In today’s Gospel John the Baptist goes ‘into all the region around the Jordan, proclaiming a baptism of repentance for the forgiveness of sins.’ This, in the themes of repentance and forgiveness, is where we can begin to understand what divine judgement may mean for us. Where Dante is psychologically profound is how his Inferno is a place where we feel we are ultimately trapped and alone. Each of the sinners in Inferno have become fully mastered and controlled by the drives which bind them. Anger, pride, lust, greed, fanaticism. They are no longer free souls and what runs them has narrowed their universe down into a prison. In others words, hell is where there is no repentance, no possibility for a change of mind. You are trapped by who you have been. But John, as a precursor of Christ, was preaching the way of transformation, that that which was most fixed and stubborn in the human soul could be reformed, re-created, in the waters of baptism, which are also the waters of forgiveness. In today’s Gospel Isaiah is quoted in relation to this wider horizon, ‘all flesh shall see the salvation of God.’

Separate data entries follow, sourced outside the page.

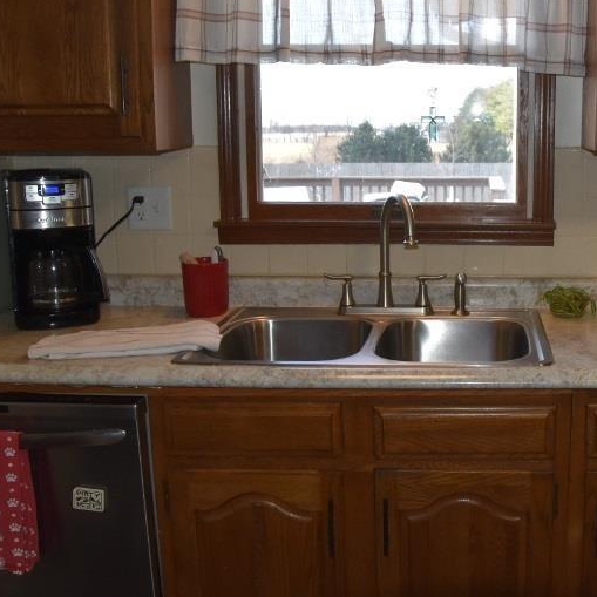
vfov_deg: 40.8
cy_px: 245
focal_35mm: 41
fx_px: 800
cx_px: 496
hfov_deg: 39.0
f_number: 5.6
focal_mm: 16
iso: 720
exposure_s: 1/125
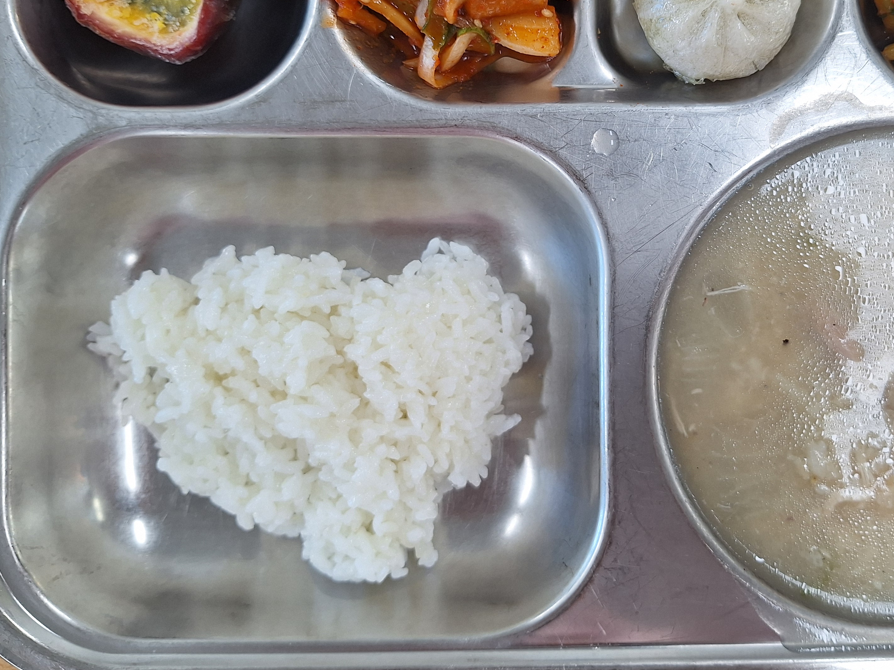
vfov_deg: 42.5
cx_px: 566
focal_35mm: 33
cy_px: 232
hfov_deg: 54.6
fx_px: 852
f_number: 1.8
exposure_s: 1/60
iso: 40
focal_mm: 5.54
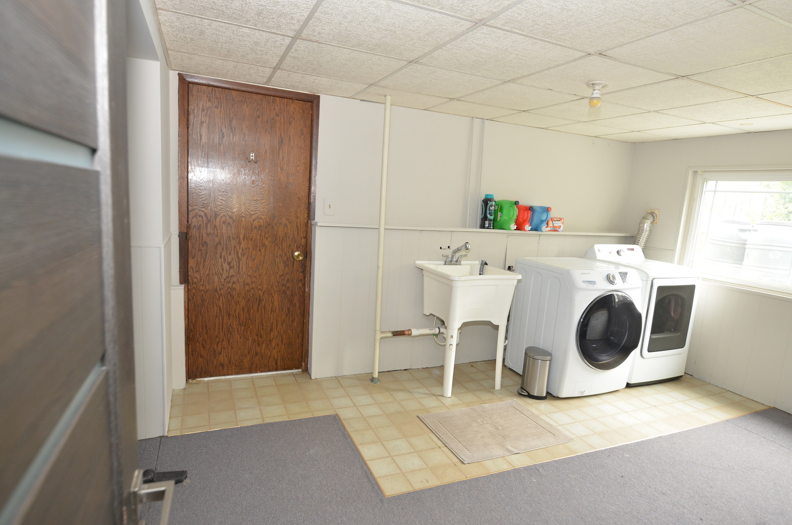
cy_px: 262
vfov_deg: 63.0
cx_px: 396
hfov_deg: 85.5
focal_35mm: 20
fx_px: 428
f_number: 4
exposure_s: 1/60
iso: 450
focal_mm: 13
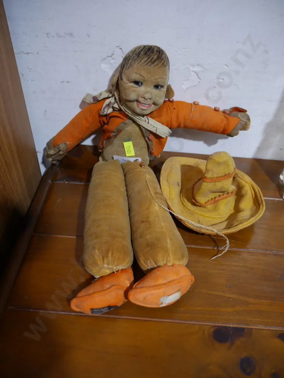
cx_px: 142
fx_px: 306
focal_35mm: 28
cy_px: 189
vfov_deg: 63.4
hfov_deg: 49.8
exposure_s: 1/60
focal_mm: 14
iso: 400
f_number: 3.5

‘All flesh shall see the salvation of God.’ This is one of the many verses of the Bible which suggest a vision of ultimate universal salvation for all. Many early Christians, among them Origen, Gregory of Nyssa, probably Julian of Norwich, believed in God’s ultimate saving love for all. They could not conceive of a divine love, and a divine justice, which would ultimately lead to one sinner being left out in the hell of eternal alienation. If we consider how justice works with Christ, we notice how he creates a space for people to see the depth of their failure, the complicated prison which we make for ourselves over time. But with Christ our moral failure is never a prison, it becomes the ground for a new hope born of a new humility and maturity. Here is William Blake. ‘It was when Jesus said to Me Thy Sins are all forgiven thee The Christian trumpets loud proclaim Thro all the World in Jesus name Mutual forgiveness of each Vice And oped the Gates of Paradise.’


When we are looking at Dante’s vision of Inferno, Purgatory and Paradise, we can, I think, understand these places which are not places as states a soul journeys through. We will know our hells. But with God grace springs the lock on our mind-forged manacles. The long journey to self-knowledge, which is where repentance plays its part, is the long journey through the purifications of purgatory and towards paradise. ‘Prepare the way of the Lord, make his paths straight.’


If God were a God who bought our salvation at the cost of those who were not saved, would this be a God of ultimate love? I suggest not. Such a God would rather be a terrible power of violence to be appeased and placated and feared. As the Collect reminds us today, ‘your bountiful grace and mercy may speedily help and deliver us.’ God opens the door of our particular prison and says, ‘come.’


As we struggle with the weight of who we are, with the knowledge we are creatures who frequently cause great harm, it is worth remembering the reality of God’s presence is the reality of a love breaking into the trap we have created, either consciously or unconsciously. God is the lover of the soul, and its supreme physician and God takes infinite patience with what is most unlovable in us. This infinite patience and knowledge of us is the foundation of God’s judgement of us. ‘Take off the garment of your sorrow and affliction… and put on for ever the beauty of the glory of God.’